Un jugador sin equipo
México 86 ya había sido un milagro desde el comienzo. Brown llegó al Mundial tan maltrecho físicamente que no tenía equipo para jugar los domingos: luego de una discreta experiencia en Boca, el cuerpo técnico de Deportivo Español le había comunicado a principios de año que no contaría con él. Bilardo, sin embargo, lo mantuvo en la selección porque lo había dirigido en Estudiantes de La Plata y lo creía un buen suplente para Daniel Passarella. El técnico le tenía tanta estima que, consultado en una entrevista por un libro, Bilardo entendió que le preguntaban por un líbero y respondió: “Brown”.
Pero como Passarella fue víctima en Ciudad de México del mal de Moctezuma, un virus gastrointestinal que le hizo perder seis kilos, Brown terminó jugando los siete partidos de Argentina. De su debut ante Corea del Sur se enteraría la misma mañana del estreno, cuando Bilardo lo cruzó en un pasillo de la concentración y le dijo: “Mirá que jugás vos”. No tuvo tiempo para ponerse nervioso.

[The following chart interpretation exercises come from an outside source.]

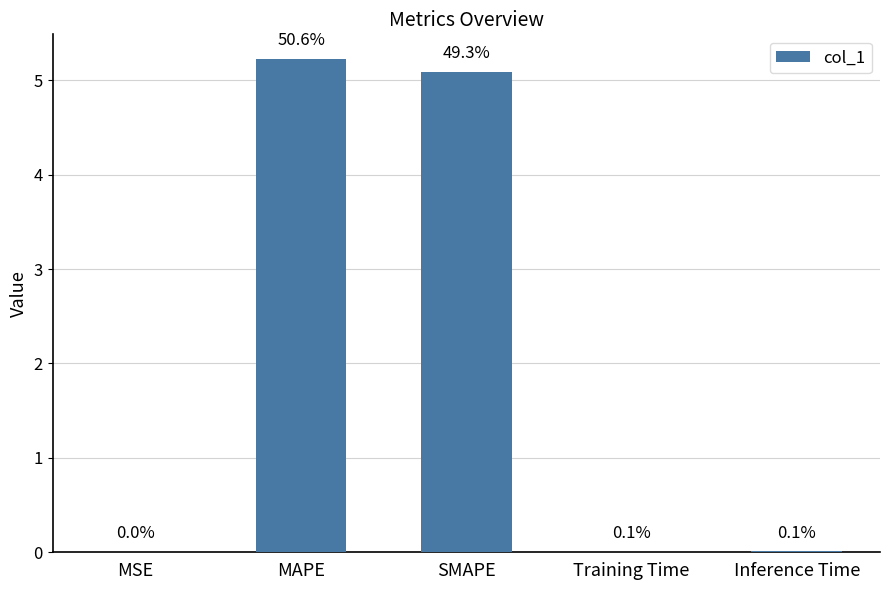

True or false: the data shows 0.0 at Inference Time.

False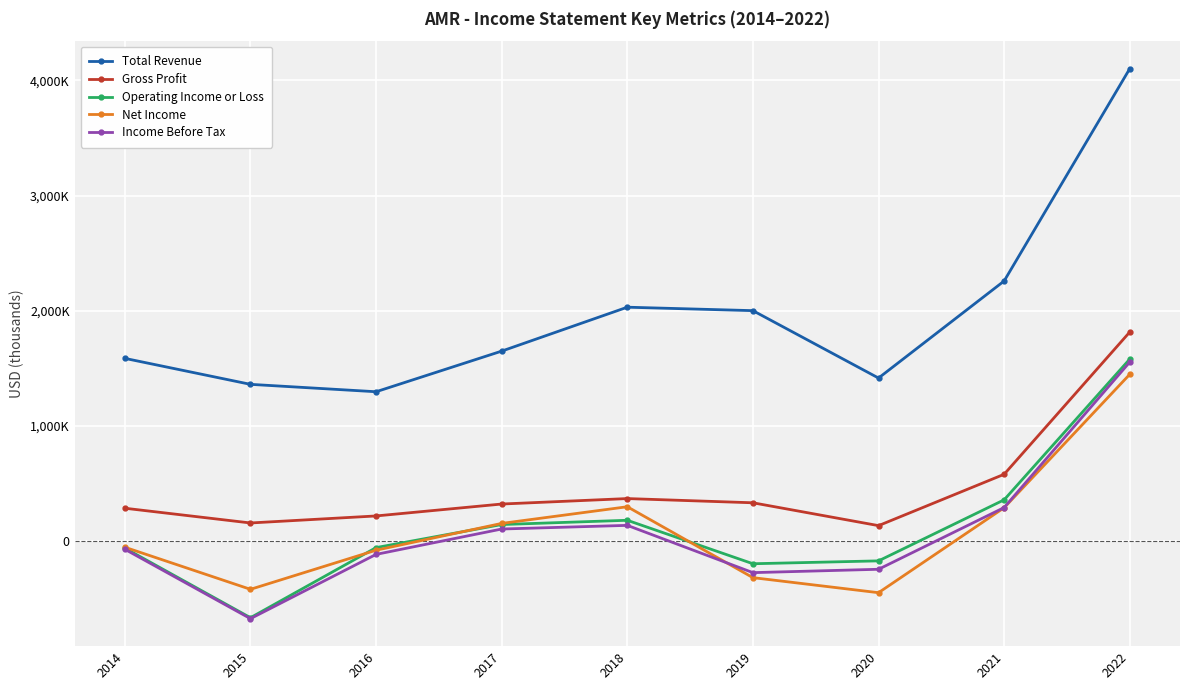

Is this an area chart (filled region under the line)?

No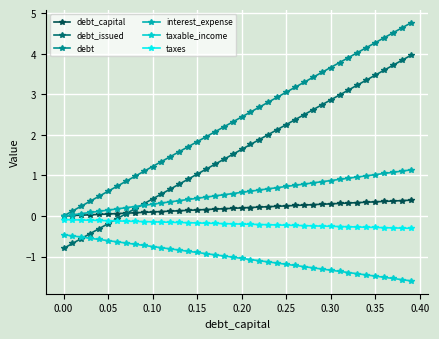

Rank the series by their maximum value, from highest to lowest.

debt, debt_issued, interest_expense, debt_capital, taxes, taxable_income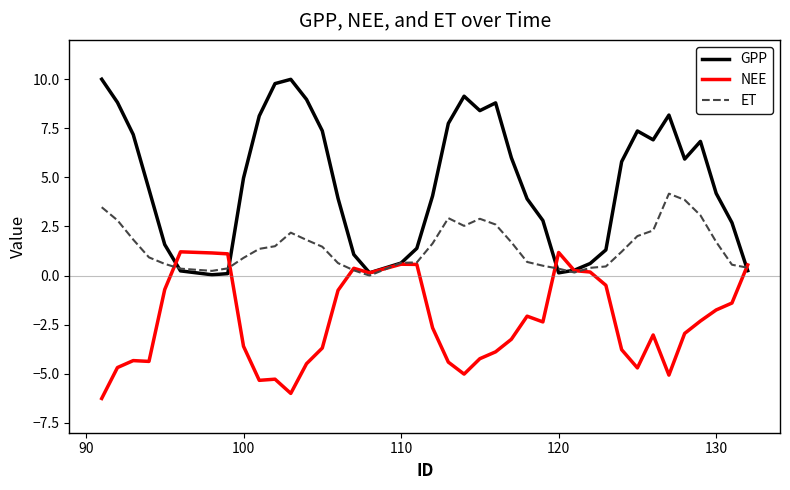

Rank the series by their maximum value, from highest to lowest.

GPP, ET, NEE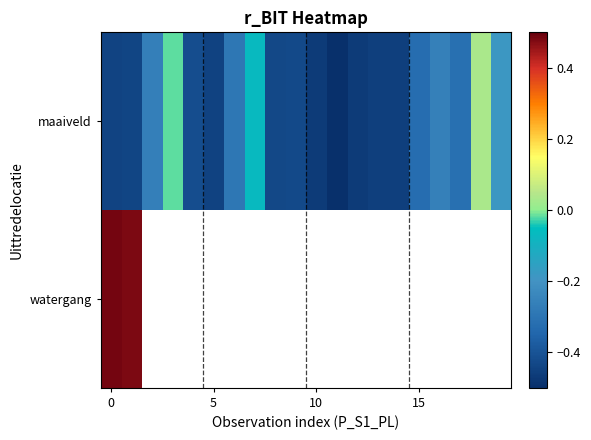

What is the smallest value displayed?

-0.5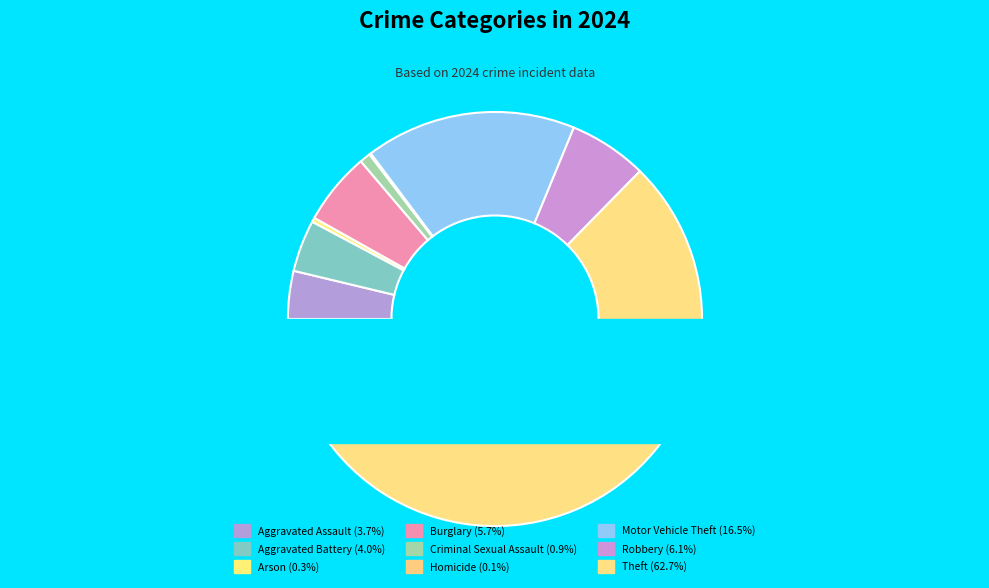

Which category has the smallest portion of the pie?

Homicide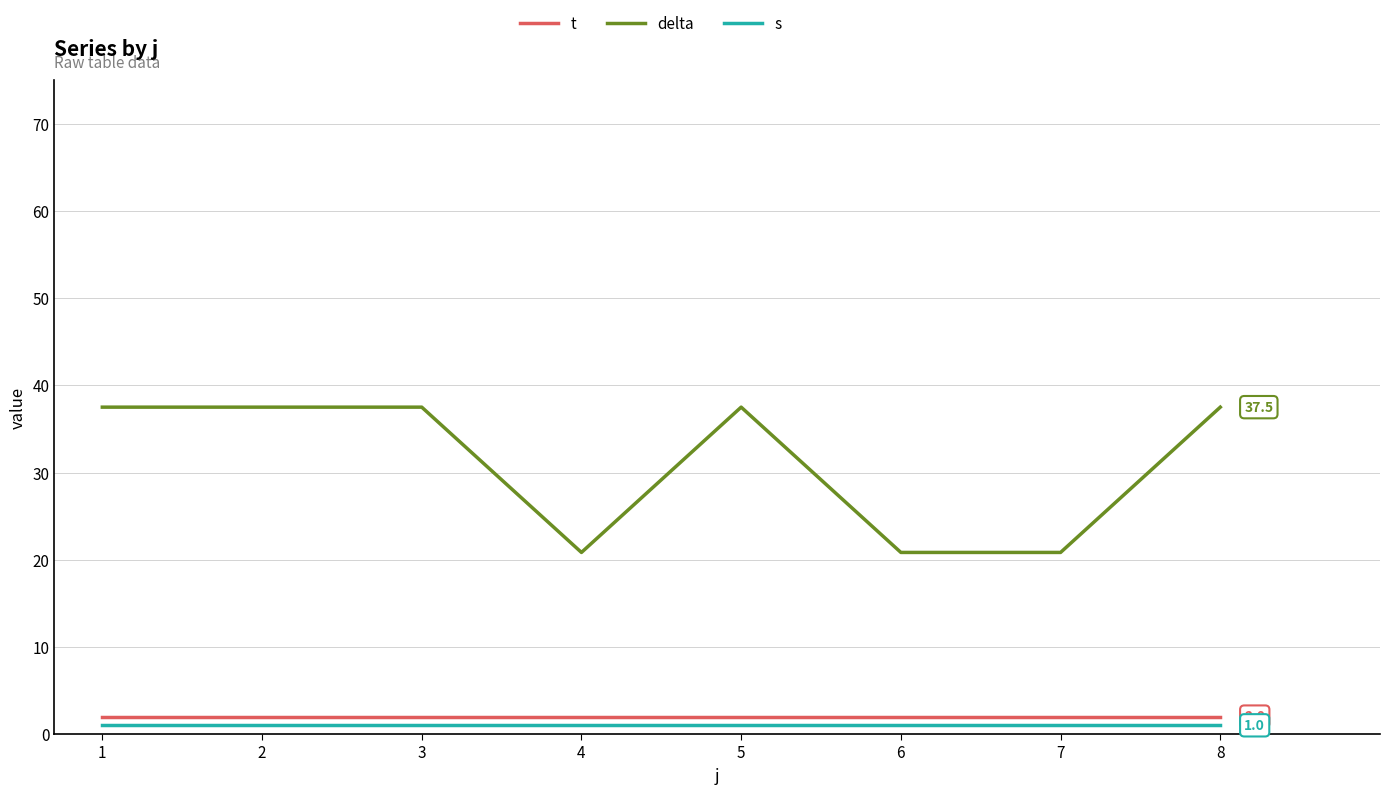

How many lines are shown in the chart?

3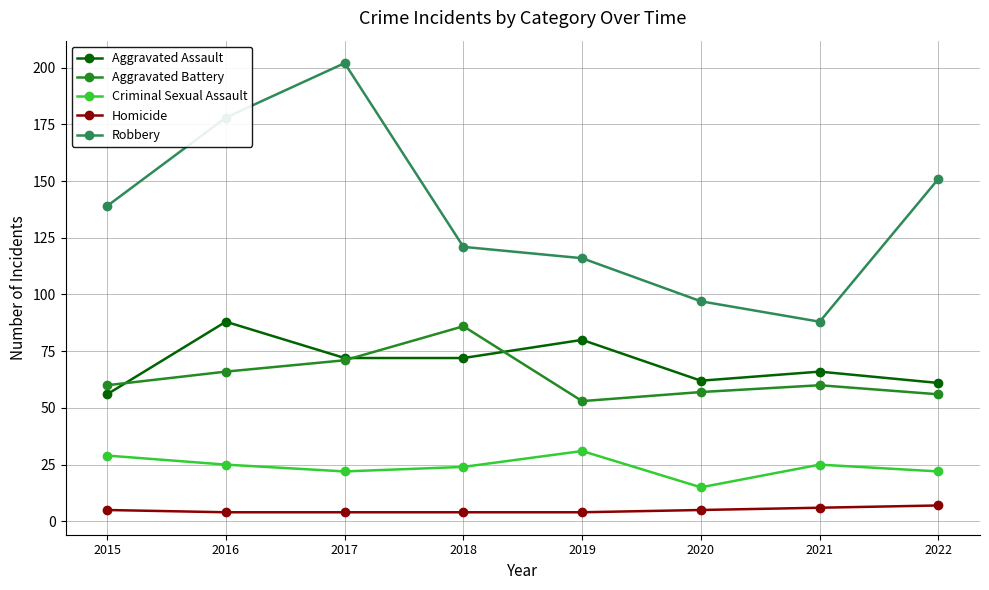

Is the value of Criminal Sexual Assault at 2017 greater than the value of Homicide at 2019?

Yes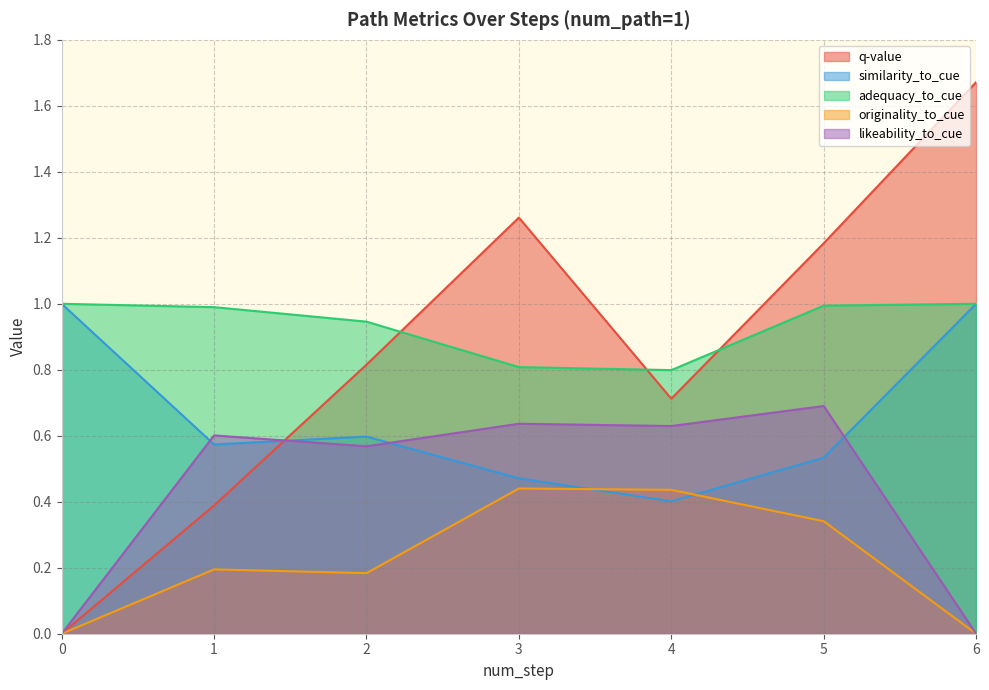

The value of originality_to_cue at 4 is 0.4. True or false?

True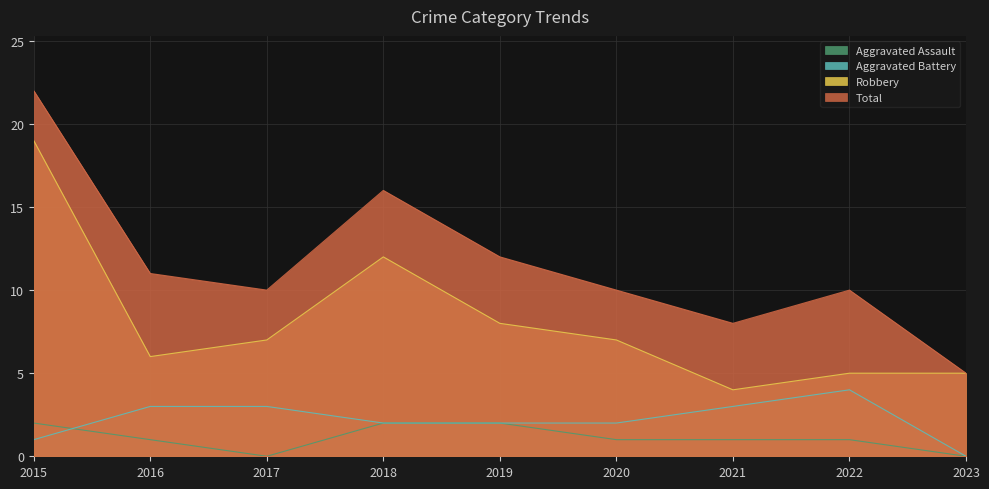

Which series has the largest total across all categories?

Total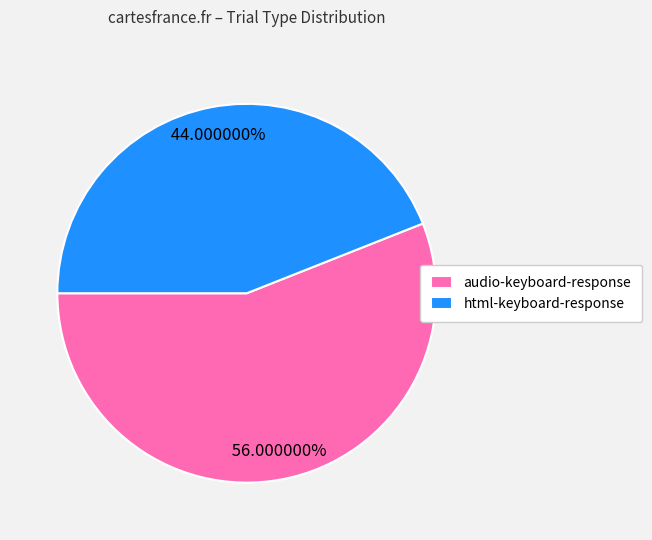

Between html-keyboard-response and audio-keyboard-response, which is larger?

audio-keyboard-response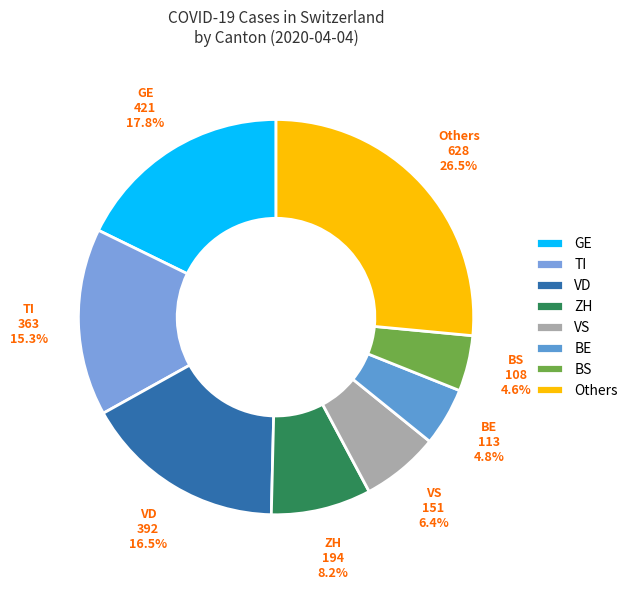

Count the number of slices in the pie.

8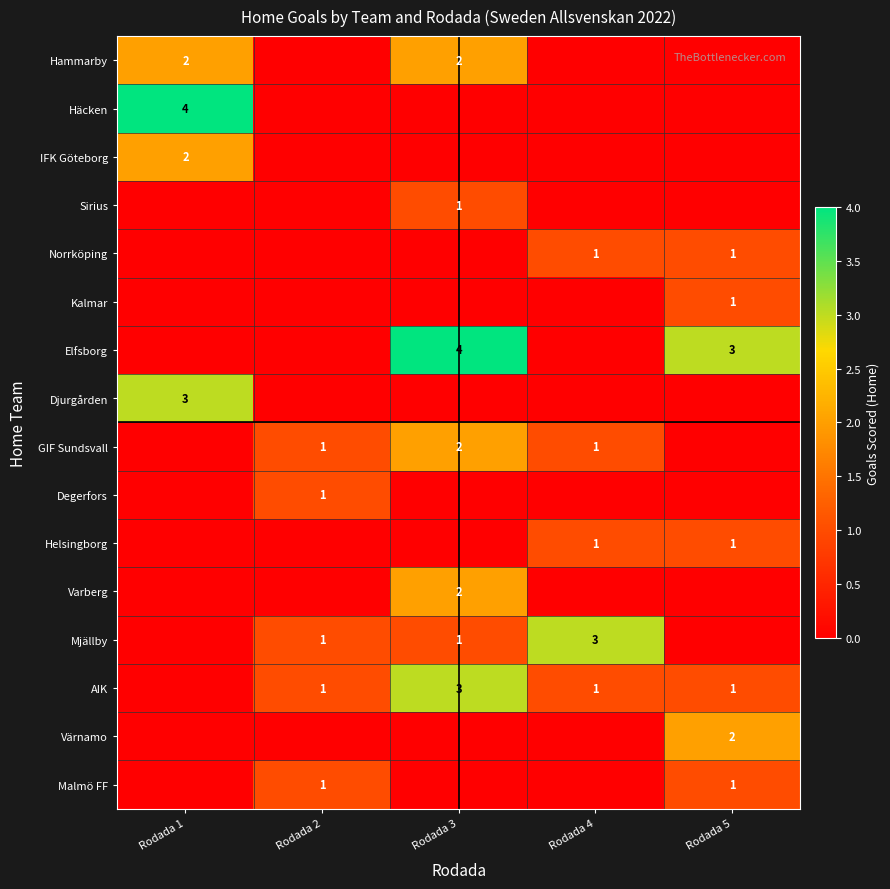

The GIF Sundsvall series shows 2 at Rodada 3. True or false?

True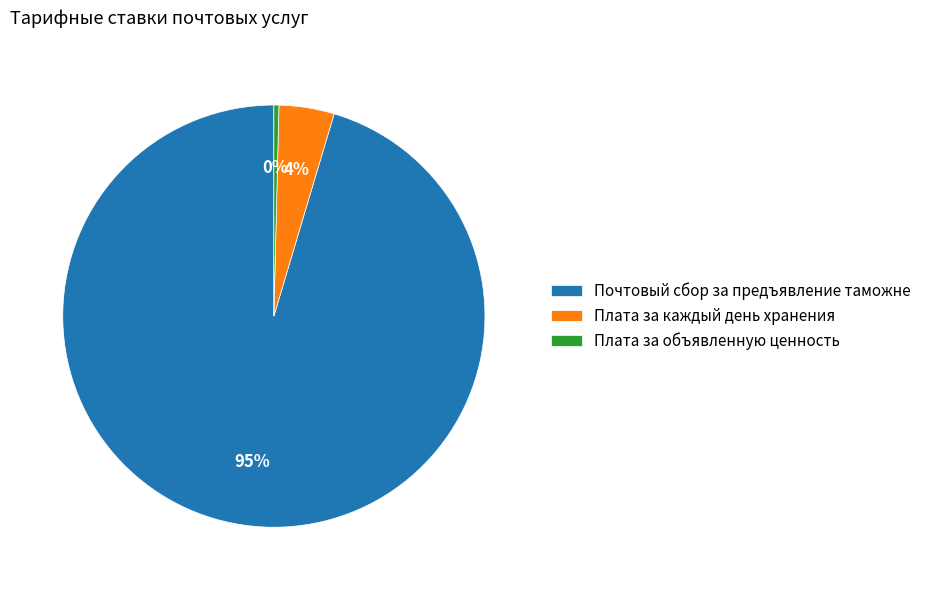

Count the number of slices in the pie.

3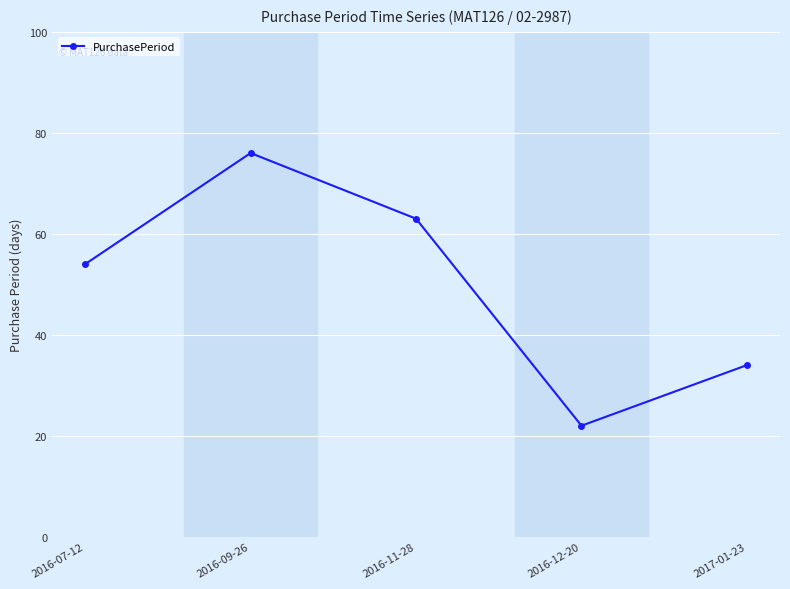

What is the difference between the maximum and second lowest values?

42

Con más de 400 partidos en clubes —siempre identificado con Estudiantes, club en el que sigue siendo el defensor más goleador de su historia, aunque también con pasos en el exterior por Atlético Nacional en Colombia, Brest en Francia y Murcia en España—, Brown consiguió parecer un portento físico aun cuando luchó contra una plaga de lesiones. Más que contener a rivales, el Tata se defendía del dolor: dijo haberse operado diez veces de las rodillas, ocho de la derecha y dos de la izquierda.
“Para jugar el Mundial hice barbaridades —recordó hace pocos años—. Antes de México, en los entretiempos de los partidos me sacaban jeringas llenas de sangre de la rodilla y seguía jugando. El médico me decía que me iba a arrepentir, que a los 50 años no podría caminar, que estaba loco, pero yo lo obligaba a pincharme. En los viajes en aviones me llevaba un zapato de hierro y me iba al baño para fortalecer los cuádriceps. Ahora tengo 59 y no puedo jugar al fútbol con mis amigos, pero no me arrepiento. ¡Soy campeón del mundo!”.